CASO MORO: SI CHIAMAVA ANTONIO FISSORE UNO DEI DUE UOMINI IN MOTO, MA LA MOGLIE: “IMPOSSIBILE”
Una moto con due uomini dei servizi a bordo, armati, in via Fani la mattina del rapimento di Aldo Moro. Lì per “proteggere” i brigatisti da eventuali ostacoli. A 35 anni di distanza da quel 16 marzo i due sono entrambi morti. Di uno ancora non si conosce l’identità mentre, dell’altro, si conosce nome e cognome: Antonio Fissore. Ma la moglie di questo smentisce che il marito in quel marzo del ’78 potesse essere a Roma. Eppure, in casa di Fissore, sono state trovate 2 armi, nella cantina una copia di Repubblica del 16 marzo 1978, una busta con un foglio dell’ex sottosegretario alla difesa Franco Mazzola ritenuto uomo che sa molto della vicenda Moro.
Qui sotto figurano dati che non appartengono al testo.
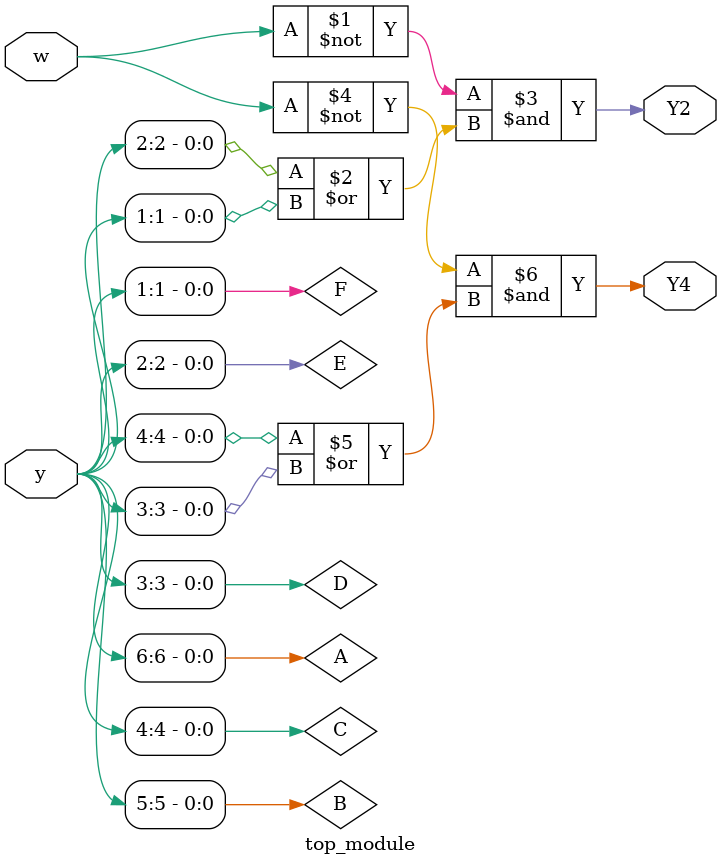
<source format=sv>
module top_module (
    input [6:1] y,
    input w,
    output Y2,
    output Y4
);

    wire A, B, C, D, E, F;

    assign A = y[6];
    assign B = y[5];
    assign C = y[4];
    assign D = y[3];
    assign E = y[2];
    assign F = y[1];

    assign Y2 = ~w & (E | F);
    assign Y4 = ~w & (C | D);

endmodule

</source>
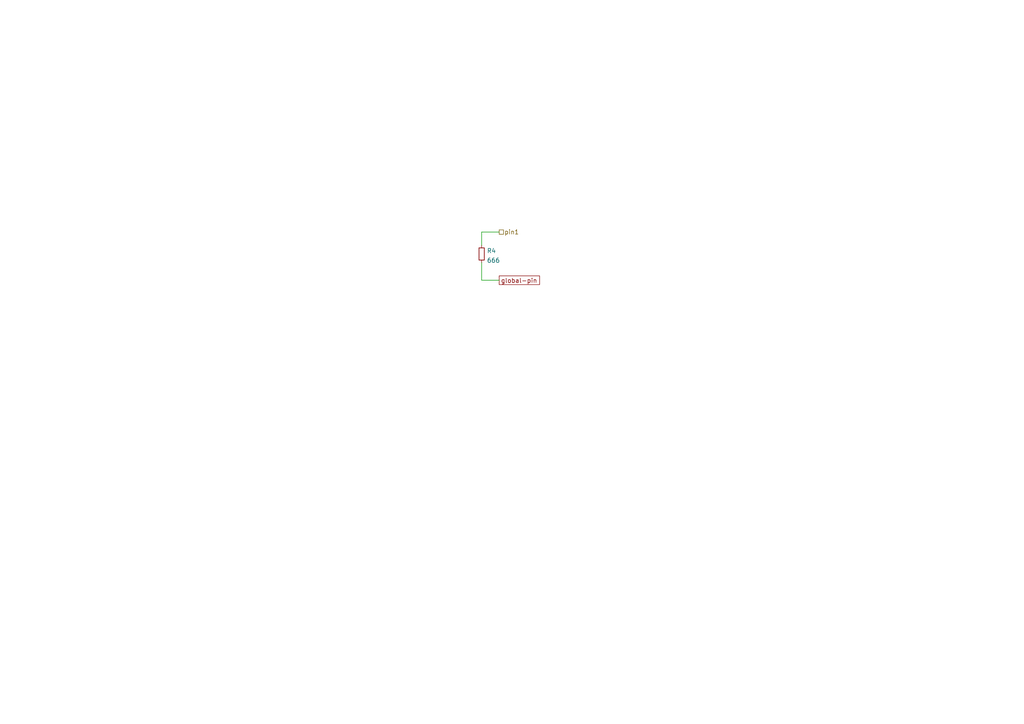
<source format=kicad_sch>
(kicad_sch (version 20211123) (generator eeschema)

  (uuid e44dd86d-8737-430e-a0f5-f7ecf3fa5a6b)

  (paper "A4")

  


  (wire (pts (xy 139.7 81.28) (xy 139.7 76.2))
    (stroke (width 0) (type default) (color 0 0 0 0))
    (uuid 1d1fe625-377a-4403-bea7-6d33040af7e5)
  )
  (wire (pts (xy 144.78 81.28) (xy 139.7 81.28))
    (stroke (width 0) (type default) (color 0 0 0 0))
    (uuid 2d2bc278-0858-4a75-bea7-9fb301140b3e)
  )
  (wire (pts (xy 139.7 67.31) (xy 139.7 71.12))
    (stroke (width 0) (type default) (color 0 0 0 0))
    (uuid 66e429ab-5bfc-44d1-aa13-226f0a2b169d)
  )
  (wire (pts (xy 144.78 67.31) (xy 139.7 67.31))
    (stroke (width 0) (type default) (color 0 0 0 0))
    (uuid 6ebf6e9a-cf89-4e3a-8810-69a7d387c654)
  )

  (global_label "global-pin" (shape passive) (at 144.78 81.28 0) (fields_autoplaced)
    (effects (font (size 1.27 1.27)) (justify left))
    (uuid d169cf48-9f6d-465e-a5b6-60a89aa51c3a)
    (property "Intersheet References" "${INTERSHEET_REFS}" (id 0) (at 157.595 81.2006 0)
      (effects (font (size 1.27 1.27)) (justify left) hide)
    )
  )

  (hierarchical_label "pin1" (shape passive) (at 144.78 67.31 0)
    (effects (font (size 1.27 1.27)) (justify left))
    (uuid f5c4b84c-7bc0-4e6b-8d5e-5a8a56481670)
  )

  (symbol (lib_id "Device:R_Small") (at 139.7 73.66 0)
    (in_bom yes) (on_board yes) (fields_autoplaced)
    (uuid b8dbe2de-283b-405e-95ac-e8f8950e16ea)
    (property "Reference" "R4" (id 0) (at 141.1986 72.7515 0)
      (effects (font (size 1.27 1.27)) (justify left))
    )
    (property "Value" "666" (id 1) (at 141.1986 75.5266 0)
      (effects (font (size 1.27 1.27)) (justify left))
    )
    (property "Footprint" "Resistor_SMD:R_01005_0402Metric" (id 2) (at 139.7 73.66 0)
      (effects (font (size 1.27 1.27)) hide)
    )
    (property "Datasheet" "~" (id 3) (at 139.7 73.66 0)
      (effects (font (size 1.27 1.27)) hide)
    )
    (pin "1" (uuid 1838018b-76e2-46c4-810f-488a77452c50))
    (pin "2" (uuid 07e949c9-5dcb-46f5-aaf7-f5997cc8a90a))
  )
)

</source>
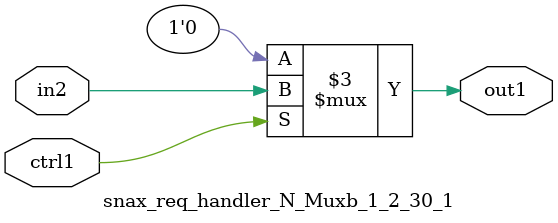
<source format=v>

`timescale 1ps / 1ps


module snax_req_handler_N_Muxb_1_2_30_1( in2, ctrl1, out1 );

    input in2;
    input ctrl1;
    output out1;
    reg out1;

    
    // rtl_process:snax_req_handler_N_Muxb_1_2_30_1/snax_req_handler_N_Muxb_1_2_30_1_thread_1
    always @*
      begin : snax_req_handler_N_Muxb_1_2_30_1_thread_1
        case (ctrl1) 
          1'b1: 
            begin
              out1 = in2;
            end
          default: 
            begin
              out1 = 1'b0;
            end
        endcase
      end

endmodule


</source>
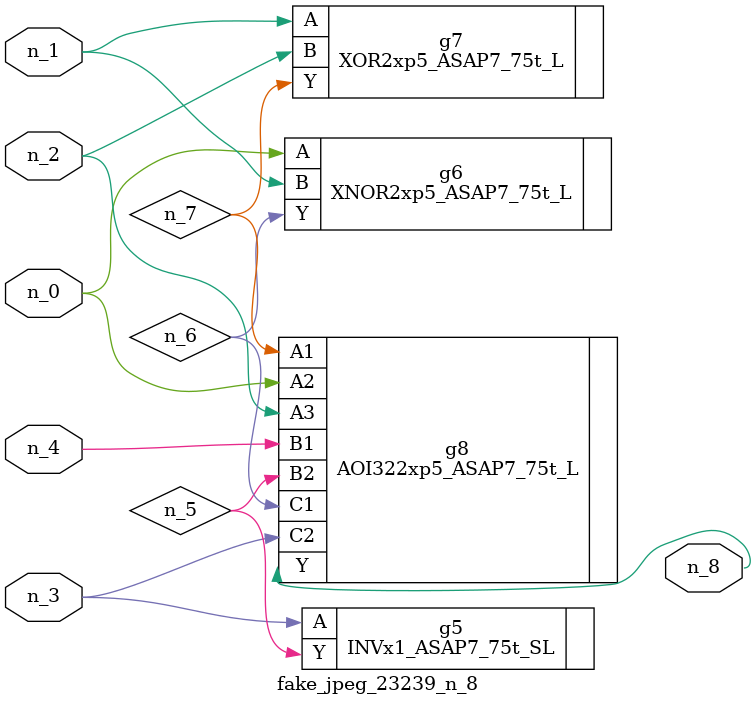
<source format=v>
module fake_jpeg_23239_n_8 (n_3, n_2, n_1, n_0, n_4, n_8);

input n_3;
input n_2;
input n_1;
input n_0;
input n_4;

output n_8;

wire n_6;
wire n_5;
wire n_7;

INVx1_ASAP7_75t_SL g5 ( 
.A(n_3),
.Y(n_5)
);

XNOR2xp5_ASAP7_75t_L g6 ( 
.A(n_0),
.B(n_1),
.Y(n_6)
);

XOR2xp5_ASAP7_75t_L g7 ( 
.A(n_1),
.B(n_2),
.Y(n_7)
);

AOI322xp5_ASAP7_75t_L g8 ( 
.A1(n_7),
.A2(n_0),
.A3(n_2),
.B1(n_4),
.B2(n_5),
.C1(n_6),
.C2(n_3),
.Y(n_8)
);


endmodule
</source>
Mercoledì intanto si riunirà l’ufficio di presidenza del Copasir, il comitato parlamentare di controllo per la sicurezza della Repubblica, per occuparsi dell’iter da seguire in merito alla vicenda del sequestro e omicidio dello statista democristiano Aldo Moro alla luce delle nuove rivelazioni. Ed entro maggio saranno desecretati e versati all’archivio di Stato gli ultimi 1.200 documenti riservati sul caso Moro.
Sul presunto coinvolgimento dei servizi segreti nelle fasi del sequestro di Aldo Moro, il procuratore generale di Roma Luigi Ciampoli ha detto che richiederà gli atti di indagine alla Procura di Roma “per le opportune valutazioni”. E dai pm romani verrà ascoltato Enrico Rossi, l’ispettore di polizia in pensione che ha riferito all’Ansa l’esito di una sua inchiesta da cui emergeva la presenza di due esponenti dei servizi a bordo della moto Honda notata in via Fani durante il sequestro del presidente Dc.
E mentre la magistratura cerca di far luce sui fatti di quei giorni, la moglie di uno dei due presunti agenti che avrebbero coperto le Br in via Fani si fa viva ed afferma che è assai improbabile che il marito fosse quella mattina a Roma. Franca Faccin, moglie di Antonio Fissore, dice di ricordare che in realtà nel 1978 l’allora marito non si è mai recato nella Capitale.
Fissore è morto nel 2012, in Toscana e, secondo la lettera dell’altro uomo in sella alla stessa Honda, anche lui deceduto alcuni anni fa, aveva in mano l’arma che venne puntata ed esplose proiettili all’indirizzo dell’ingegnere Alessandro Marini, che aveva il torto di passare di lì proprio nel momento dell’agguato e quindi essere un potenziale ostacolo all’operazione delle brigate rosse. Entrambi, Fissore e l’altro di cui non si conosce il nome, sarebbero stati agli ordini del colonnello del Sismi Camillo Guglielmi, proprio nella zona del sequestro quella mattina del 16 marzo 1978.
L’ispettore Enrico Rossi ha rivelato all’Ansa che “i servizi segreti aiutarono le Br in via Fani”. E ha riferito il contenuto di una lettera scritta da uno dei due presunti passeggeri della Honda che bloccò il traffico il giorno del rapimento, il 16 marzo 1978: “Dipendevo dal colonnello del Sismi Guglielmi. Dovevamo proteggere i terroristi da disturbi di qualsiasi genere”. Nella missiva anche dettagli per risalire all’altro agente alla guida del mezzo, “ma l’indagine fu ostacolata”.
I fatti descritti dall’ex ispettore di polizia, in particolare lo scritto anonimo del passeggero della moto, divulgato sei mesi dopo la morte, erano noti agli inquirenti capitolini dal 2012. Lo scritto era stato recapitato alla procura di Torino nel 2010 e da questa, dopo una serie di accertamenti, girato ai colleghi romani per competenza territoriale. Le indagini svolte nel capoluogo piemontese, secondo quanto si è appreso, non avrebbero sortito particolari effetti. In particolare, fu identificata la persona indicata come il conducente della moto, ma questi non risultò essere un uomo dei servizi, né implicato nel caso Moro.